On Wed, 2008-02-06 at 08:35 -0800, Francesco Pietra wrote:
> In the last few days I asked advice about upgrading from a 2-way Tyan
> motherboard Thunder K8WES2895 with two series-2xx AMD dual core opteron to a
> 4-way motherboard. I learned from both Lennart Sorensen and Daniel Tryba that I
> can't use my series 2xx and should buy series 8xx. The price for such system is
> largely beyond what I can afford for private use.
> 
> I am wondering about abandoning totally my present system of dual opteron,
> saving the disks, power supply, and, most important, the 24 GB of Kingston
> KRV400D4R3A (184 pin) memories.

Core 2 is a CONSUMER platform, and I'm not aware of any board which will
take such a large volume of memory - especially obsolete DDR1.

> Abandoning to change to Intel Core 2 Quad Q6600 or 6800. The price is
> attractive and the choice of motherboard is wider, possibly up to a 8-way
> system (hopefully the 184-pon slots can be used).
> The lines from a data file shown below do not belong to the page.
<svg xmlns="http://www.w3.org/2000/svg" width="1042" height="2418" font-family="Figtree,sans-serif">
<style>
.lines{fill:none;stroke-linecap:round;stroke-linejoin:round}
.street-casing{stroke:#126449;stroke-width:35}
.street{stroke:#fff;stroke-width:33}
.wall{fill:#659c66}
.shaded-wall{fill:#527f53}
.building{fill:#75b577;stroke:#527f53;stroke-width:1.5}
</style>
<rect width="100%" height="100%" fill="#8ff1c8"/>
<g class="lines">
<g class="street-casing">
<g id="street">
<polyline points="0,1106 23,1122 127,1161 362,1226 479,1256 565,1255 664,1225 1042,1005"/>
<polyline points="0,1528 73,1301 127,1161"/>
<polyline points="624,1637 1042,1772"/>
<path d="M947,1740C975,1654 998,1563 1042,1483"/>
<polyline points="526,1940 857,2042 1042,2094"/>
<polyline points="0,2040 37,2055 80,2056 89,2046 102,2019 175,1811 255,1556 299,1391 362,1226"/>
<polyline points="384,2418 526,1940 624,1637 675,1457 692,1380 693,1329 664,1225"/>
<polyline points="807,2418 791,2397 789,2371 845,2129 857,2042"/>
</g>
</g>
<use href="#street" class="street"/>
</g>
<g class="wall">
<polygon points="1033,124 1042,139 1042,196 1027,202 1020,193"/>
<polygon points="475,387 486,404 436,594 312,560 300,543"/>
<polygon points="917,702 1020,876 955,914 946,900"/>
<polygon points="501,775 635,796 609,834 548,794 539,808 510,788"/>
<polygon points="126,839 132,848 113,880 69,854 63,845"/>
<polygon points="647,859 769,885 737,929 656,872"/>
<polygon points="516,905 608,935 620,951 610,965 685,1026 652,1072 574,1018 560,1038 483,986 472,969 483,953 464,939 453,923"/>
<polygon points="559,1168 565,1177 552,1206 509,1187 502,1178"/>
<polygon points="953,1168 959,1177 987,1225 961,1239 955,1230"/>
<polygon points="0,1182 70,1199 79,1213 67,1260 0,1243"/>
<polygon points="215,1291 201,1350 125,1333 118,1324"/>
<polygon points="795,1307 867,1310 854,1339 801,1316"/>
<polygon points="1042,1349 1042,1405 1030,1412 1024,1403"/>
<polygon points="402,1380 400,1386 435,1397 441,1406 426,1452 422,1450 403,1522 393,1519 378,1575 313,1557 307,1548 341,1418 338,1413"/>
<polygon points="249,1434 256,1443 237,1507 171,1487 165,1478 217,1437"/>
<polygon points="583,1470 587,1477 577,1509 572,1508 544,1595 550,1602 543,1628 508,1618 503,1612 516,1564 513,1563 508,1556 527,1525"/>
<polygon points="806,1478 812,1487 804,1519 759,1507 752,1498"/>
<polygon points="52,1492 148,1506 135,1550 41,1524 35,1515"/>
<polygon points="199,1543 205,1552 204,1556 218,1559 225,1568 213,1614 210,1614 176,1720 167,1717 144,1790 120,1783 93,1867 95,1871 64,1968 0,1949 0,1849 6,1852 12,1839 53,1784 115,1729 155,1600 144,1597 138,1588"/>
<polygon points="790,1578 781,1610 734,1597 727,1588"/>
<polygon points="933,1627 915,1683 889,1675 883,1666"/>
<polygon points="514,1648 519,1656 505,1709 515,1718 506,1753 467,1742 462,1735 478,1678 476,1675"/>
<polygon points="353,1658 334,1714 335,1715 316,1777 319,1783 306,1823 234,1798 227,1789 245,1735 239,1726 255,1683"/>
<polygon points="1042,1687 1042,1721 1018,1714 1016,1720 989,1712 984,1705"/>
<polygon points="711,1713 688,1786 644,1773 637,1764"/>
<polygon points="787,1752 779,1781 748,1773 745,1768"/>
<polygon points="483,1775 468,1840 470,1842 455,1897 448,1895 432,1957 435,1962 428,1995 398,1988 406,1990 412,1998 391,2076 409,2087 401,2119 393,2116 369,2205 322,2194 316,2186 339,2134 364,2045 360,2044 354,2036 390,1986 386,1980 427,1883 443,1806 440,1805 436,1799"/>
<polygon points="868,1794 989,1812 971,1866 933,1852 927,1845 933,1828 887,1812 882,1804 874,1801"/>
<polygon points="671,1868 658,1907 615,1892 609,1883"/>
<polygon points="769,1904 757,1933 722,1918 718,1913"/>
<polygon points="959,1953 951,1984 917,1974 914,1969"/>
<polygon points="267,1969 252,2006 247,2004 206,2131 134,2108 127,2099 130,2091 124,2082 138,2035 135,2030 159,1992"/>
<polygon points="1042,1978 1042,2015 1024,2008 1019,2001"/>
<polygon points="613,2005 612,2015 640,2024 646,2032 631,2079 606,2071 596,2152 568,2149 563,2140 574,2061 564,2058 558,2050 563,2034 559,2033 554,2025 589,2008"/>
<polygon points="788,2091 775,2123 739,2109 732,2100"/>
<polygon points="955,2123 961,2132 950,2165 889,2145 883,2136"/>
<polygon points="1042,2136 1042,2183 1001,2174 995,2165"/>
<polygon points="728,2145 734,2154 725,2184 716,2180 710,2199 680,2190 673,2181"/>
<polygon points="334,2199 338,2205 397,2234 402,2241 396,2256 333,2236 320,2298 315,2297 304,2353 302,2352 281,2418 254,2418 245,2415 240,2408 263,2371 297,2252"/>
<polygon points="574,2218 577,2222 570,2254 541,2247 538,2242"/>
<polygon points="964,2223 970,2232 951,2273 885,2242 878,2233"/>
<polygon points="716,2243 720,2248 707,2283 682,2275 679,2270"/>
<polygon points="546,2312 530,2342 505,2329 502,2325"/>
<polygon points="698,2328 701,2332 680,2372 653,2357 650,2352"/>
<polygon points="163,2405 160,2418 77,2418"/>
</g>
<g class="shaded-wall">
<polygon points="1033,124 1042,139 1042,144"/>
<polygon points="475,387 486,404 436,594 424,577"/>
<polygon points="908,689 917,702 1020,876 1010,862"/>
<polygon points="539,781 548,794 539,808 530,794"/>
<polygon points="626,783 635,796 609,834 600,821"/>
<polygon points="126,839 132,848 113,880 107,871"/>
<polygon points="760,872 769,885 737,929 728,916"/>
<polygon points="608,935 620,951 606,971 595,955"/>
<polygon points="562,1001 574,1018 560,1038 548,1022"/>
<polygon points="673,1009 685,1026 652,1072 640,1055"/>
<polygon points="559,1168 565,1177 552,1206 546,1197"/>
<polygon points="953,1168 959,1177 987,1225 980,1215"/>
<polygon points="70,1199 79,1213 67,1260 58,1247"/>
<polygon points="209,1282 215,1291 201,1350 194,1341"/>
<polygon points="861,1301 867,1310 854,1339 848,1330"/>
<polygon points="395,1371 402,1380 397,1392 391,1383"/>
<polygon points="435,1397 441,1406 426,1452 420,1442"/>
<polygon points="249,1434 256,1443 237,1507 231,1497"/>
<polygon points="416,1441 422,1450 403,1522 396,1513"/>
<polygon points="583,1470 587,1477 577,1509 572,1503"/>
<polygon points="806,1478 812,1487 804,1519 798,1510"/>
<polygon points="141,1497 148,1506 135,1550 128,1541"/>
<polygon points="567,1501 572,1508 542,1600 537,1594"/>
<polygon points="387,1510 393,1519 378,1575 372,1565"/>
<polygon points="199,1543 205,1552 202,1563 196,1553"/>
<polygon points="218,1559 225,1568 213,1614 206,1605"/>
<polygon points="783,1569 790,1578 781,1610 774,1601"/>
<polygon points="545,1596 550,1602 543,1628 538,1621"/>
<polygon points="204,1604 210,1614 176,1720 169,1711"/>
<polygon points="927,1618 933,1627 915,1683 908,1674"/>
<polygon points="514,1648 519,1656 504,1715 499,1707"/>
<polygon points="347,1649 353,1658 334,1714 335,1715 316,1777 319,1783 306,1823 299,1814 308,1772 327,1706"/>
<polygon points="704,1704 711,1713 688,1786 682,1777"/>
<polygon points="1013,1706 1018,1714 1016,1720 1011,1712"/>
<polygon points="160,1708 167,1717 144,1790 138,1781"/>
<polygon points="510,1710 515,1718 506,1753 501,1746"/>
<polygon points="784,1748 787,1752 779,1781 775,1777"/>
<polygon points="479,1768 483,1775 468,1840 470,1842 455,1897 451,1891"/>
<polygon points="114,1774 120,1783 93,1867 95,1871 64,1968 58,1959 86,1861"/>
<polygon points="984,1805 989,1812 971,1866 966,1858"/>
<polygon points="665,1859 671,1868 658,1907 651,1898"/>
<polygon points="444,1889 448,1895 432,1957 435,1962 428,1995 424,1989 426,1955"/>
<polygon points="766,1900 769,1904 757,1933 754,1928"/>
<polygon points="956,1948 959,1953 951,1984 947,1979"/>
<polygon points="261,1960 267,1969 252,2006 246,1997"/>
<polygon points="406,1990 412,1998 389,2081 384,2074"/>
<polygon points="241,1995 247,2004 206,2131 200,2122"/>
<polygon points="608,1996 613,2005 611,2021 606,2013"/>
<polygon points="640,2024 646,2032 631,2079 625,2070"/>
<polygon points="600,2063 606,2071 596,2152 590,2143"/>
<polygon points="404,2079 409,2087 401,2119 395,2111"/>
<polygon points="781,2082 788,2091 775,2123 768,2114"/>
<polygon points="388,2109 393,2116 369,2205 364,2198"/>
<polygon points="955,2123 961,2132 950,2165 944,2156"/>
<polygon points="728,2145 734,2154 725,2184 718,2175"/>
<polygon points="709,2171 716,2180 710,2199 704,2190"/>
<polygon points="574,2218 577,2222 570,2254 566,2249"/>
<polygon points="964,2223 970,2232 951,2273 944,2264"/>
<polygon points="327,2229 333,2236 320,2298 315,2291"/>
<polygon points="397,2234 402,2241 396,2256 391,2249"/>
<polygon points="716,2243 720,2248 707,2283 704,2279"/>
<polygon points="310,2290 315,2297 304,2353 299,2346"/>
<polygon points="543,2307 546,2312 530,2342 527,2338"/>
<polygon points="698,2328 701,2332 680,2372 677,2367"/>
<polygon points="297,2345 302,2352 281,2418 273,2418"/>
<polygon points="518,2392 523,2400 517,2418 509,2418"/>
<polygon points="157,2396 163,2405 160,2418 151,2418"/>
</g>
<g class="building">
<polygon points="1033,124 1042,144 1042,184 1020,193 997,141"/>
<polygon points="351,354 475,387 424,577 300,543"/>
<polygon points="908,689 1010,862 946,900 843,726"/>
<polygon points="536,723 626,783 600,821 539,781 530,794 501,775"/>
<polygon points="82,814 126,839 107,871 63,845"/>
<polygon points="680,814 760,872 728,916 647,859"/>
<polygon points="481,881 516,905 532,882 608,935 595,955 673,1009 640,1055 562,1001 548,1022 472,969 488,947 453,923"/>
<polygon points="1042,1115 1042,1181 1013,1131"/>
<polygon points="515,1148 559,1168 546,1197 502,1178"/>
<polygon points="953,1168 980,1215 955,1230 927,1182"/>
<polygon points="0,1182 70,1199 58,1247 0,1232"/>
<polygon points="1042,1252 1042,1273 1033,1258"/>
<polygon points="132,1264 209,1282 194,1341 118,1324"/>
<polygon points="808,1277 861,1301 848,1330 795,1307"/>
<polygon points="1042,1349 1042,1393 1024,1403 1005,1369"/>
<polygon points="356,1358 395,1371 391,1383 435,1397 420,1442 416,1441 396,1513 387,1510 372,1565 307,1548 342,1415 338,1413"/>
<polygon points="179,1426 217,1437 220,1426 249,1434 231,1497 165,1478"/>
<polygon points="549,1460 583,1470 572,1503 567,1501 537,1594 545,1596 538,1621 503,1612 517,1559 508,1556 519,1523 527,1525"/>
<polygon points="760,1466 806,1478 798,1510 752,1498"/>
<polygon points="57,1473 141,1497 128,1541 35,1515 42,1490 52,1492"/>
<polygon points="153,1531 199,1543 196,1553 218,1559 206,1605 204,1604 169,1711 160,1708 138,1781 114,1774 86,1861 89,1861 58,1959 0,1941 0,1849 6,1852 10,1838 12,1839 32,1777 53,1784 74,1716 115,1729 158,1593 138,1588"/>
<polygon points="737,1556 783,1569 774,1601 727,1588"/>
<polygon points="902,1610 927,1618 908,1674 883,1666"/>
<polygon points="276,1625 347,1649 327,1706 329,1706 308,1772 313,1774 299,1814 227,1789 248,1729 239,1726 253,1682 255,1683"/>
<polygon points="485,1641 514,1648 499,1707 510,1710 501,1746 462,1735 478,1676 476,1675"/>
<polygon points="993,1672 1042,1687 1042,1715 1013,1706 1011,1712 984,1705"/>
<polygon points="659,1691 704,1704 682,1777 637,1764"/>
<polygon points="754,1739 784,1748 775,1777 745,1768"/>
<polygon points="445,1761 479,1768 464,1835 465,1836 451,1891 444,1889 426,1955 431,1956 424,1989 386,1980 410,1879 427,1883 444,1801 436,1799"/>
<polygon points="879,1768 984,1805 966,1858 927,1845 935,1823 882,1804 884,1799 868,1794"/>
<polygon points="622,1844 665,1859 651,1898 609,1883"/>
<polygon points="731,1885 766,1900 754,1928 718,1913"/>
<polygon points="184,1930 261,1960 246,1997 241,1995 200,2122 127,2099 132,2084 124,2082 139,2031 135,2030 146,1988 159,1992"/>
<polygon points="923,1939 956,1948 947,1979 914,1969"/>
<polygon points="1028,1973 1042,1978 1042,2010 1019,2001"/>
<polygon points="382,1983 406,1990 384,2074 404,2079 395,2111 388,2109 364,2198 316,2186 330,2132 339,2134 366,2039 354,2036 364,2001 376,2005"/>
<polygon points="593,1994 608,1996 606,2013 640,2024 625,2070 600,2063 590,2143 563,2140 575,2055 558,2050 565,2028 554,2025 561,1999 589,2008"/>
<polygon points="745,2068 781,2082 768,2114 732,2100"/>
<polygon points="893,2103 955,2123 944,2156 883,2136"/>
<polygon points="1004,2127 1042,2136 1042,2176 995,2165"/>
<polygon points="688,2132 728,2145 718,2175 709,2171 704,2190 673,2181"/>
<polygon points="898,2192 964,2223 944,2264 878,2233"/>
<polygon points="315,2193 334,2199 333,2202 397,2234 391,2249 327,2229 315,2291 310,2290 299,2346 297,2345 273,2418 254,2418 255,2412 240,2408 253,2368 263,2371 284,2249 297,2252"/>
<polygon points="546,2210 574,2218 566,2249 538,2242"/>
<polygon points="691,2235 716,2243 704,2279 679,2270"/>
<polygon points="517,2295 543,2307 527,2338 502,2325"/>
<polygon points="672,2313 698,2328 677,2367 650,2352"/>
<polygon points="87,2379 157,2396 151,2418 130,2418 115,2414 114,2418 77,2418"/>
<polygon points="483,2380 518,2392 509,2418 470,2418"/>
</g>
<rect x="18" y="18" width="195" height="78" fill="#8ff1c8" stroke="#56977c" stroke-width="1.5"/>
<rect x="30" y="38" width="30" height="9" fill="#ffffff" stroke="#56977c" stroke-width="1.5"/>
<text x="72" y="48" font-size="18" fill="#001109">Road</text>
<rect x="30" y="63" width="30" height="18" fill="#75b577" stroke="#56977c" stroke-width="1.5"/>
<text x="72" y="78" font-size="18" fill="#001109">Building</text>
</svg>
How does such Intel core 2
> compare with dual core opteron in terms of number of independent cpus? To be
> specific: when I run molecular dynamics (MD) on Debian amd64 with my shared
> memory Thunder with 2 AMD dual core, parallelization support OpenMPI
> (everything compiled with Intel ifort/icc), the MD program sees 4 cpus and "top
> -i" indicates four cpu at work. The gain with respect to running MD in serial
> mode is about threefold, i.e. the parallelization is not bad at all. What can I
> expect - from this viewpoint - with four Intel Core 2 quad?

Core 2 is a CONSUMER platform, and there are no multi-socket options.
Xeon platforms based on the same architecture as Core 2 are available,
at a cost. Each quad core chip means 4 CPUs as far as your OS is
concerned, and these are "real" - but the achilles heel of the Intel
platform is memory contention, and for heavily memory-bound codes,
scalability will be poor. Conversely, for CPU-bound codes, performance
will be SIGNIFICANTLY better. Roughly speaking, using a 4-way GROMACs
job as an example, the same job could complete about 25% faster, clock
for clock, on Intel.

> (Compilation of the Forthran MD program with Intel gives a tremendous burst
> with respect to GNU Fortran compilers)

That much is true, but use of a Portland compiler would help on the AMD
platform (probably not by as much, though).